Problem to work on: Each of the entries below is to be written out exactly, and the images skipped.
(Beginning of Data extract)
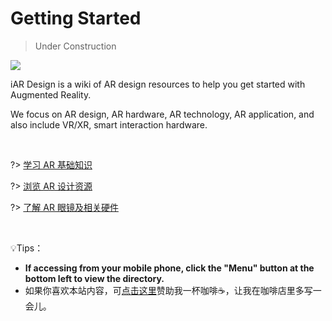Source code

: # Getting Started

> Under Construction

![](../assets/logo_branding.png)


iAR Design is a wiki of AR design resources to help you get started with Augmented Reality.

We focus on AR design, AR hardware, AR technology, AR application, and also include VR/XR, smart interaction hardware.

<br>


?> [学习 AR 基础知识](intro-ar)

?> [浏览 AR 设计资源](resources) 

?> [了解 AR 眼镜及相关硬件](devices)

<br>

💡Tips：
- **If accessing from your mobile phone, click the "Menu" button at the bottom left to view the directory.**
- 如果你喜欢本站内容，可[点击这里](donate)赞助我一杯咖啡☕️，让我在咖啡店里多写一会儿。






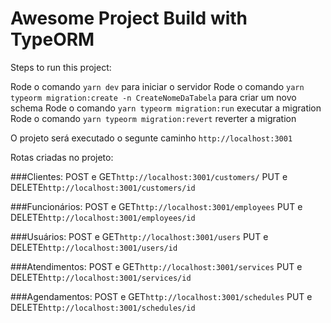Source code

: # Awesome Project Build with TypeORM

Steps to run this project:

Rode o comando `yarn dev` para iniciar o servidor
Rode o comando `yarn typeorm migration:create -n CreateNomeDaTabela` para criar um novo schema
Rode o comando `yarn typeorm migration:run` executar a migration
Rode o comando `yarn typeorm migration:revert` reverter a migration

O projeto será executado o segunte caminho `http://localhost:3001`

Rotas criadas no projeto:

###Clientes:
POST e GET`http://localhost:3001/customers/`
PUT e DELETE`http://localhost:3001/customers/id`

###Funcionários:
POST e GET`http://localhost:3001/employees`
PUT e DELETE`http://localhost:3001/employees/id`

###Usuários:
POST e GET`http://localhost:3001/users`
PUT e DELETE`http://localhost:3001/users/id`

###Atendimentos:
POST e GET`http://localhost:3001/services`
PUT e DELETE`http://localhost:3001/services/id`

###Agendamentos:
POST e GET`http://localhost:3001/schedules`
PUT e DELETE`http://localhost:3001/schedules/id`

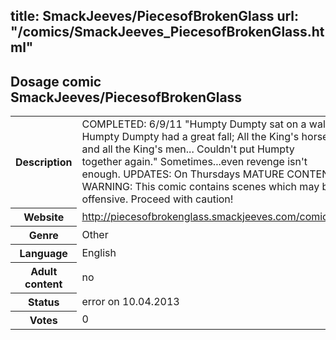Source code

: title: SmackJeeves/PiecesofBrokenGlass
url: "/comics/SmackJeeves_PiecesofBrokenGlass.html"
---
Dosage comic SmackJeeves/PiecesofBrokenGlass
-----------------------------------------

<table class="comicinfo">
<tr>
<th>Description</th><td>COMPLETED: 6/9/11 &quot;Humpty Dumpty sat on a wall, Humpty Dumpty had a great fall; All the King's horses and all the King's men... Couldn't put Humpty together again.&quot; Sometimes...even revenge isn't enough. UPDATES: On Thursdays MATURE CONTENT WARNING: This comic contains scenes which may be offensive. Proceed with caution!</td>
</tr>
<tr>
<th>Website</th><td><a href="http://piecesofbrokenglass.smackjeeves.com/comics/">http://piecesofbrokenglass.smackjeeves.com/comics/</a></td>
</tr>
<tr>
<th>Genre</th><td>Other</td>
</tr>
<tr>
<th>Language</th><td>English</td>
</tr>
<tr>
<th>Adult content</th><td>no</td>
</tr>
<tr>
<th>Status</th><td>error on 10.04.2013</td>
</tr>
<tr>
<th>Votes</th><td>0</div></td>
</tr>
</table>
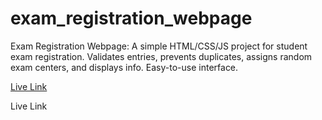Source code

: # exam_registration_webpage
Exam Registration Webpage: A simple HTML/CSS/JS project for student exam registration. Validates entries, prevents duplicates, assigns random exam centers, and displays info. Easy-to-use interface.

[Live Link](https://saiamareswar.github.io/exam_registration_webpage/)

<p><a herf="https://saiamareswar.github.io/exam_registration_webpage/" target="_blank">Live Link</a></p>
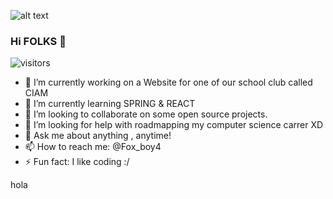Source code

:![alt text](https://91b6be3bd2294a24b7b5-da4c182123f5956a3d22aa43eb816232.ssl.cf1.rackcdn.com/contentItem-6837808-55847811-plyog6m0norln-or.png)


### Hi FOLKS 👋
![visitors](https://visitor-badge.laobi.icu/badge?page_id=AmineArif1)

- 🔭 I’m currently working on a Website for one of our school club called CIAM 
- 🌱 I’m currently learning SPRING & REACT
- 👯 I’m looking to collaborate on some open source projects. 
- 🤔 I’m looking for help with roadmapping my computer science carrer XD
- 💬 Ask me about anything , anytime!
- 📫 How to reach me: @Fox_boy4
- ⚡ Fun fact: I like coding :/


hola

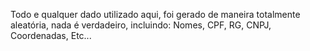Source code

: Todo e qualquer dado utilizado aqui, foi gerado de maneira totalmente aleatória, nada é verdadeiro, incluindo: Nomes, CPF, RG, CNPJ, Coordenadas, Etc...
(End of Data extract)
Exercise response:
Source code

: # Getting Started

> Under Construction

![](../assets/logo_branding.png)


iAR Design is a wiki of AR design resources to help you get started with Augmented Reality.

We focus on AR design, AR hardware, AR technology, AR application, and also include VR/XR, smart interaction hardware.

<br>


?> [学习 AR 基础知识](intro-ar)

?> [浏览 AR 设计资源](resources) 

?> [了解 AR 眼镜及相关硬件](devices)

<br>

💡Tips：
- **If accessing from your mobile phone, click the "Menu" button at the bottom left to view the directory.**
- 如果你喜欢本站内容，可[点击这里](donate)赞助我一杯咖啡☕️，让我在咖啡店里多写一会儿。






Source code

: # Awesome Project Build with TypeORM

Steps to run this project:

Rode o comando `yarn dev` para iniciar o servidor
Rode o comando `yarn typeorm migration:create -n CreateNomeDaTabela` para criar um novo schema
Rode o comando `yarn typeorm migration:run` executar a migration
Rode o comando `yarn typeorm migration:revert` reverter a migration

O projeto será executado o segunte caminho `http://localhost:3001`

Rotas criadas no projeto:

###Clientes:
POST e GET`http://localhost:3001/customers/`
PUT e DELETE`http://localhost:3001/customers/id`

###Funcionários:
POST e GET`http://localhost:3001/employees`
PUT e DELETE`http://localhost:3001/employees/id`

###Usuários:
POST e GET`http://localhost:3001/users`
PUT e DELETE`http://localhost:3001/users/id`

###Atendimentos:
POST e GET`http://localhost:3001/services`
PUT e DELETE`http://localhost:3001/services/id`

###Agendamentos:
POST e GET`http://localhost:3001/schedules`
PUT e DELETE`http://localhost:3001/schedules/id`

Source code

: title: SmackJeeves/PiecesofBrokenGlass
url: "/comics/SmackJeeves_PiecesofBrokenGlass.html"
---
Dosage comic SmackJeeves/PiecesofBrokenGlass
-----------------------------------------

<table class="comicinfo">
<tr>
<th>Description</th><td>COMPLETED: 6/9/11 &quot;Humpty Dumpty sat on a wall, Humpty Dumpty had a great fall; All the King's horses and all the King's men... Couldn't put Humpty together again.&quot; Sometimes...even revenge isn't enough. UPDATES: On Thursdays MATURE CONTENT WARNING: This comic contains scenes which may be offensive. Proceed with caution!</td>
</tr>
<tr>
<th>Website</th><td><a href="http://piecesofbrokenglass.smackjeeves.com/comics/">http://piecesofbrokenglass.smackjeeves.com/comics/</a></td>
</tr>
<tr>
<th>Genre</th><td>Other</td>
</tr>
<tr>
<th>Language</th><td>English</td>
</tr>
<tr>
<th>Adult content</th><td>no</td>
</tr>
<tr>
<th>Status</th><td>error on 10.04.2013</td>
</tr>
<tr>
<th>Votes</th><td>0</div></td>
</tr>
</table>
Source code

: # exam_registration_webpage
Exam Registration Webpage: A simple HTML/CSS/JS project for student exam registration. Validates entries, prevents duplicates, assigns random exam centers, and displays info. Easy-to-use interface.

[Live Link](https://saiamareswar.github.io/exam_registration_webpage/)

<p><a herf="https://saiamareswar.github.io/exam_registration_webpage/" target="_blank">Live Link</a></p>
Source code

:![alt text](https://91b6be3bd2294a24b7b5-da4c182123f5956a3d22aa43eb816232.ssl.cf1.rackcdn.com/contentItem-6837808-55847811-plyog6m0norln-or.png)


### Hi FOLKS 👋
![visitors](https://visitor-badge.laobi.icu/badge?page_id=AmineArif1)

- 🔭 I’m currently working on a Website for one of our school club called CIAM 
- 🌱 I’m currently learning SPRING & REACT
- 👯 I’m looking to collaborate on some open source projects. 
- 🤔 I’m looking for help with roadmapping my computer science carrer XD
- 💬 Ask me about anything , anytime!
- 📫 How to reach me: @Fox_boy4
- ⚡ Fun fact: I like coding :/


hola

Source code

: Todo e qualquer dado utilizado aqui, foi gerado de maneira totalmente aleatória, nada é verdadeiro, incluindo: Nomes, CPF, RG, CNPJ, Coordenadas, Etc...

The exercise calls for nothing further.